Plug your servos and ESC into your receiver, attach your battery and test your radio system. Check for

correct motor running direction now, before your prop is installed. 

Never run your motor inside a

building with the prop installed. 

Check for correct servo direction, reverse as necessary. Center all

control surfaces and tighten pushrod adjusters securely.

Control Throws and Exponential

Low/Precision Rates (in degrees and inches) and Corresponding Exponential

Aileron 15 degrees .75” 30% Expo

Elevator 13 degrees 1.25” 30% Expo

Rudder 45 degrees 3.5” 75% Expo

High/3D Rates (in degrees and inches) and Corresponding Exponential

Aileron 35 degrees 2” 75% Expo

Elevator 45 degrees 3” 75% Expo

Rudder 45 degrees 3.5” 75% Expo

The above throw measurements were taken at the aft edge of the ailerons and

elevator, and from the bottom aft edge of the rudder.
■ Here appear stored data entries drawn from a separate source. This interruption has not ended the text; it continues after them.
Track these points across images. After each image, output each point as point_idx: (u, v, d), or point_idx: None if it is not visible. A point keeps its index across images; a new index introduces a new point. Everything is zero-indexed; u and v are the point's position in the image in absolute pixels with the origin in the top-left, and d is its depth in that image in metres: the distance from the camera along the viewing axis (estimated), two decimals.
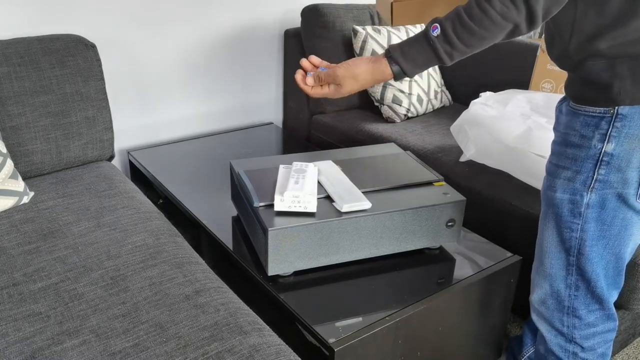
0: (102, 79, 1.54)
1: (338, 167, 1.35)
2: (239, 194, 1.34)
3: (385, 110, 2.04)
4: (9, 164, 1.31)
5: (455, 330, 1.27)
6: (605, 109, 0.94)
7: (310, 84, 1.13)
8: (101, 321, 0.97)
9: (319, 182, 1.28)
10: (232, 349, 0.93)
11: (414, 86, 2.04)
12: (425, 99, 2.08)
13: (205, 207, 1.50)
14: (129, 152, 1.88)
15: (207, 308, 1.02)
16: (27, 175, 1.46)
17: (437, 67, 2.18)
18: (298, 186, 1.20)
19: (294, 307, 1.13)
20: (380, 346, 1.11)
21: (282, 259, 1.16)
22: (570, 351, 1.13)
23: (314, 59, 1.16)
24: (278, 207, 1.17)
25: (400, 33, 2.09)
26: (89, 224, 1.25)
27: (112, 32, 1.78)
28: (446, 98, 2.23)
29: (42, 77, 1.43)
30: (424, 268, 1.27)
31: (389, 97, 2.02)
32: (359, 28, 2.04)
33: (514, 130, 1.54)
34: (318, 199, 1.23)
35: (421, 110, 2.08)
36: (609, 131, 0.94)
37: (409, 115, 2.04)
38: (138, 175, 1.86)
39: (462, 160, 1.70)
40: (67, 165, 1.52)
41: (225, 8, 2.01)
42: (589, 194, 0.99)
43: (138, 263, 1.13)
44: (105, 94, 1.55)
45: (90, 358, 0.89)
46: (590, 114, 0.96)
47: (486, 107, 1.67)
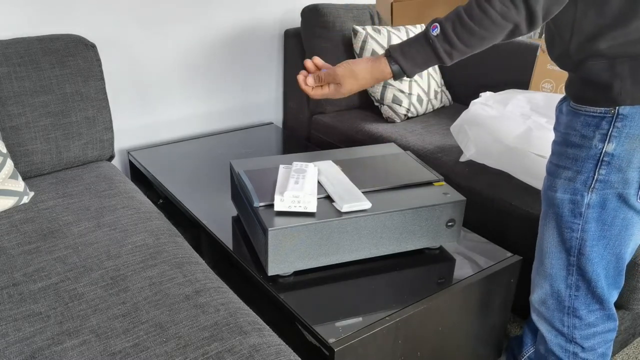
0: (102, 79, 1.54)
1: (338, 167, 1.35)
2: (239, 194, 1.34)
3: (385, 110, 2.04)
4: (9, 164, 1.31)
5: (455, 330, 1.27)
6: (605, 109, 0.94)
7: (311, 84, 1.14)
8: (101, 321, 0.97)
9: (319, 182, 1.28)
10: (232, 349, 0.93)
11: (414, 86, 2.04)
12: (425, 99, 2.08)
13: (205, 207, 1.50)
14: (129, 152, 1.88)
15: (207, 308, 1.02)
16: (27, 175, 1.46)
17: (437, 67, 2.18)
18: (298, 186, 1.20)
19: (294, 307, 1.13)
20: (380, 346, 1.11)
21: (282, 259, 1.16)
22: (570, 351, 1.13)
23: (317, 60, 1.16)
24: (278, 207, 1.17)
25: (400, 33, 2.09)
26: (89, 224, 1.25)
27: (112, 32, 1.78)
28: (446, 98, 2.23)
29: (42, 77, 1.43)
30: (424, 268, 1.27)
31: (389, 97, 2.02)
32: (359, 28, 2.04)
33: (514, 130, 1.54)
34: (318, 199, 1.23)
35: (421, 110, 2.08)
36: (609, 131, 0.94)
37: (409, 115, 2.04)
38: (138, 175, 1.86)
39: (462, 160, 1.70)
40: (67, 165, 1.52)
41: (225, 8, 2.01)
42: (589, 194, 0.99)
43: (138, 263, 1.13)
44: (105, 94, 1.55)
45: (90, 358, 0.89)
46: (591, 114, 0.96)
47: (486, 107, 1.67)
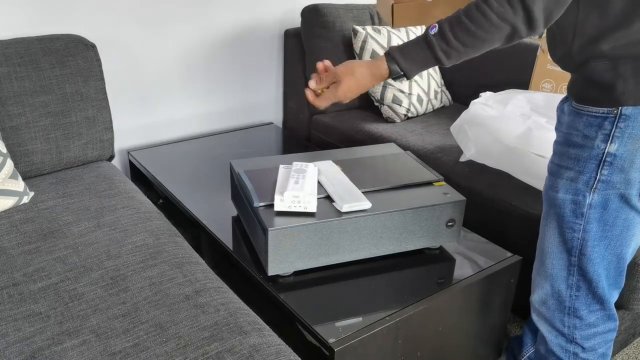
0: (102, 79, 1.54)
1: (338, 167, 1.35)
2: (239, 194, 1.34)
3: (385, 110, 2.04)
4: (9, 164, 1.31)
5: (455, 330, 1.27)
6: (608, 109, 0.94)
7: (312, 86, 1.16)
8: (101, 321, 0.97)
9: (319, 182, 1.28)
10: (232, 349, 0.92)
11: (414, 86, 2.04)
12: (425, 99, 2.08)
13: (205, 207, 1.50)
14: (129, 152, 1.88)
15: (207, 308, 1.02)
16: (27, 175, 1.46)
17: (437, 67, 2.18)
18: (298, 186, 1.20)
19: (294, 307, 1.12)
20: (380, 346, 1.11)
21: (282, 259, 1.16)
22: (570, 351, 1.13)
23: (328, 63, 1.18)
24: (278, 207, 1.17)
25: (400, 33, 2.09)
26: (89, 224, 1.25)
27: (112, 32, 1.78)
28: (446, 98, 2.22)
29: (42, 77, 1.43)
30: (424, 268, 1.27)
31: (389, 97, 2.02)
32: (359, 28, 2.04)
33: (514, 130, 1.54)
34: (318, 199, 1.23)
35: (421, 110, 2.08)
36: (612, 131, 0.94)
37: (409, 115, 2.04)
38: (138, 175, 1.86)
39: (462, 160, 1.70)
40: (67, 165, 1.52)
41: (225, 8, 2.01)
42: (591, 195, 0.99)
43: (138, 263, 1.13)
44: (105, 94, 1.55)
45: (90, 358, 0.89)
46: (594, 114, 0.96)
47: (486, 107, 1.67)
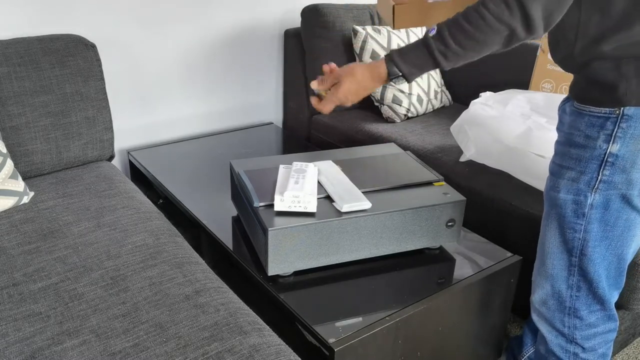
0: (102, 79, 1.54)
1: (338, 167, 1.35)
2: (239, 194, 1.34)
3: (385, 110, 2.03)
4: (9, 164, 1.31)
5: (455, 330, 1.27)
6: (610, 109, 0.94)
7: (314, 87, 1.18)
8: (101, 321, 0.97)
9: (319, 182, 1.28)
10: (232, 349, 0.92)
11: (414, 86, 2.04)
12: (425, 99, 2.08)
13: (205, 207, 1.50)
14: (129, 152, 1.88)
15: (207, 308, 1.02)
16: (27, 175, 1.46)
17: None
18: (298, 186, 1.20)
19: (294, 307, 1.12)
20: (380, 346, 1.11)
21: (282, 259, 1.16)
22: (571, 352, 1.13)
23: (333, 65, 1.19)
24: (278, 207, 1.17)
25: (400, 33, 2.09)
26: (89, 224, 1.25)
27: (112, 32, 1.78)
28: (446, 98, 2.22)
29: (42, 77, 1.43)
30: (424, 268, 1.27)
31: (389, 97, 2.02)
32: (359, 28, 2.04)
33: (514, 130, 1.54)
34: (318, 199, 1.23)
35: (421, 110, 2.08)
36: (614, 132, 0.94)
37: (409, 115, 2.04)
38: (138, 175, 1.86)
39: (462, 160, 1.70)
40: (67, 165, 1.52)
41: (225, 8, 2.01)
42: (593, 195, 0.99)
43: (138, 263, 1.13)
44: (105, 94, 1.55)
45: (90, 358, 0.89)
46: (596, 114, 0.96)
47: (486, 107, 1.67)
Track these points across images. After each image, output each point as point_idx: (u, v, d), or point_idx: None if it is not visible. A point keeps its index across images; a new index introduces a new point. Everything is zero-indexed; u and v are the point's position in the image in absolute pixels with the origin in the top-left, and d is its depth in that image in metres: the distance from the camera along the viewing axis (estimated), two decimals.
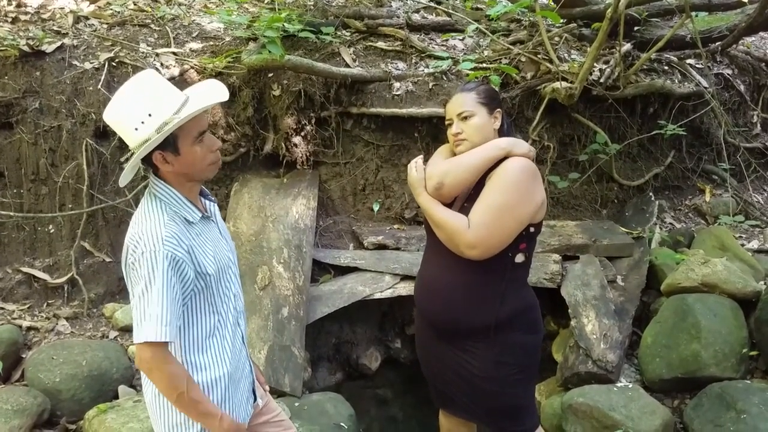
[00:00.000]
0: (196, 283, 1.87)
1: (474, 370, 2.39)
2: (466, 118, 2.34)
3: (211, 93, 1.92)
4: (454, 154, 2.41)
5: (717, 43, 4.89)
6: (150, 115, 1.79)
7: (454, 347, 2.42)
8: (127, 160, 1.91)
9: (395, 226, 4.30)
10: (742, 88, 5.17)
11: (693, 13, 4.37)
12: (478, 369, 2.38)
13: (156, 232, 1.79)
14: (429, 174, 2.35)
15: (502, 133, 2.41)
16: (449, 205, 2.34)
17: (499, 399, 2.43)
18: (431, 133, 4.26)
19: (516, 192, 2.21)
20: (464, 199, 2.34)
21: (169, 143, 1.82)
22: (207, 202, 2.06)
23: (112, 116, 1.85)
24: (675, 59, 4.83)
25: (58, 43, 3.94)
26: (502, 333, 2.33)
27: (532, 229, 2.31)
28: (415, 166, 2.41)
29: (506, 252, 2.27)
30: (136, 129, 1.80)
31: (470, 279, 2.31)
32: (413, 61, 4.39)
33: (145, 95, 1.81)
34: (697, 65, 4.94)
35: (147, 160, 1.86)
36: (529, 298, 2.45)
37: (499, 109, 2.38)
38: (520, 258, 2.32)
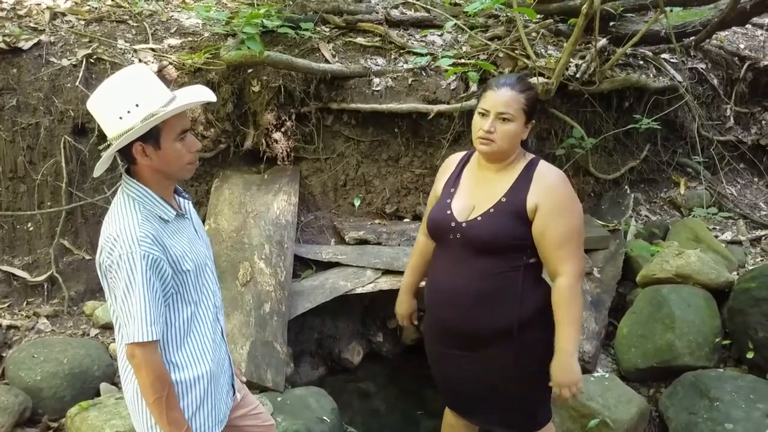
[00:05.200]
0: (175, 280, 1.89)
1: (496, 372, 2.36)
2: (505, 119, 2.23)
3: (199, 93, 1.94)
4: (464, 162, 2.45)
5: (691, 38, 4.96)
6: (137, 105, 1.80)
7: (476, 353, 2.38)
8: (105, 149, 1.91)
9: (376, 221, 4.33)
10: (715, 82, 5.25)
11: (667, 9, 4.43)
12: (500, 370, 2.35)
13: (131, 232, 1.79)
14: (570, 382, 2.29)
15: (524, 144, 2.39)
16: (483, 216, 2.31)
17: (519, 398, 2.42)
18: (411, 129, 4.29)
19: (576, 211, 2.29)
20: (493, 205, 2.30)
21: (152, 136, 1.83)
22: (181, 199, 2.07)
23: (97, 103, 1.84)
24: (650, 54, 4.90)
25: (35, 40, 3.90)
26: (523, 333, 2.31)
27: None
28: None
29: (521, 256, 2.28)
30: (121, 118, 1.80)
31: (489, 283, 2.29)
32: (392, 56, 4.41)
33: (134, 86, 1.82)
34: (671, 60, 5.02)
35: (125, 152, 1.86)
36: (547, 296, 2.37)
37: (533, 121, 2.32)
38: (533, 259, 2.31)
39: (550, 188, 2.26)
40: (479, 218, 2.28)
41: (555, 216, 2.23)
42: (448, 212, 2.36)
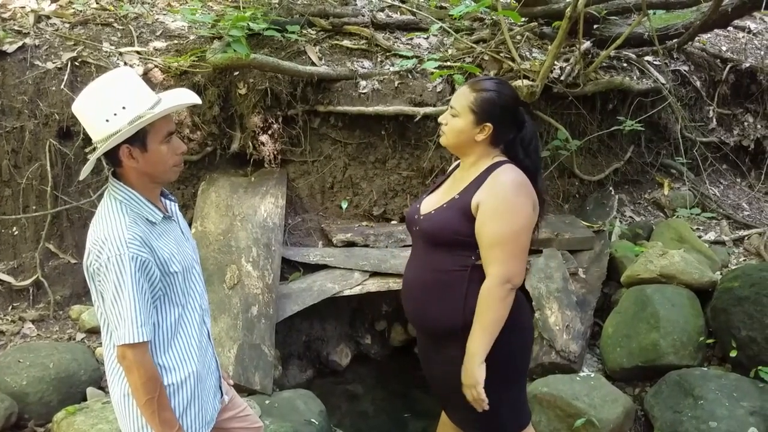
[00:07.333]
0: (163, 282, 1.89)
1: (455, 373, 2.28)
2: (453, 114, 2.28)
3: (184, 96, 1.95)
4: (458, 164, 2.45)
5: (674, 40, 5.00)
6: (124, 107, 1.80)
7: (438, 351, 2.37)
8: (91, 152, 1.92)
9: (363, 223, 4.34)
10: (698, 83, 5.31)
11: (650, 11, 4.48)
12: (455, 371, 2.28)
13: (119, 235, 1.79)
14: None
15: (496, 144, 2.31)
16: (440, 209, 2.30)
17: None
18: (398, 131, 4.31)
19: (517, 217, 2.19)
20: (447, 201, 2.29)
21: (138, 138, 1.83)
22: (167, 202, 2.07)
23: (83, 106, 1.84)
24: (633, 56, 4.94)
25: (20, 43, 3.89)
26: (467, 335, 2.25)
27: None
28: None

Keep in mind that even the low throws

mentioned here are relatively aggressive, so be sure to also program the matching

exponential listed to help soften the model’s feel around center stick.


Balance your Extra at a point 4.5” behind the leading edge of the wing where the wing meets the fuselage.

This is a good starting point.  As you become accustom to the aircraft, you can adjust the CG to suit your preference.

Install your propeller

NOTE: Small brushless motors typically have aluminum prop adaptors with aluminum screws threads.

These threads are easily stripped or broken. 

DO NOT apply too much torque when tightening your


A wrench is not necessary, it applies too much torque. We prefer a nut-driver.

Be sure to check the motor manufacturer’s recommendations for help in selecting a prop. Test your

power system in a safe manner on the ground before ever attempting to fly your aircraft. Range check

your radio system according to manufacturer’s instructions.

Make your first flight with the controls set on low rates. During the trimming phase, we recommend

landing with some throttle, not attempting to “dead stick” the airplane. This may mean you need to time
your flights and keep them a bit shorter than usual. After your first flights, check all control connections

and motor and prop mounts for tightness.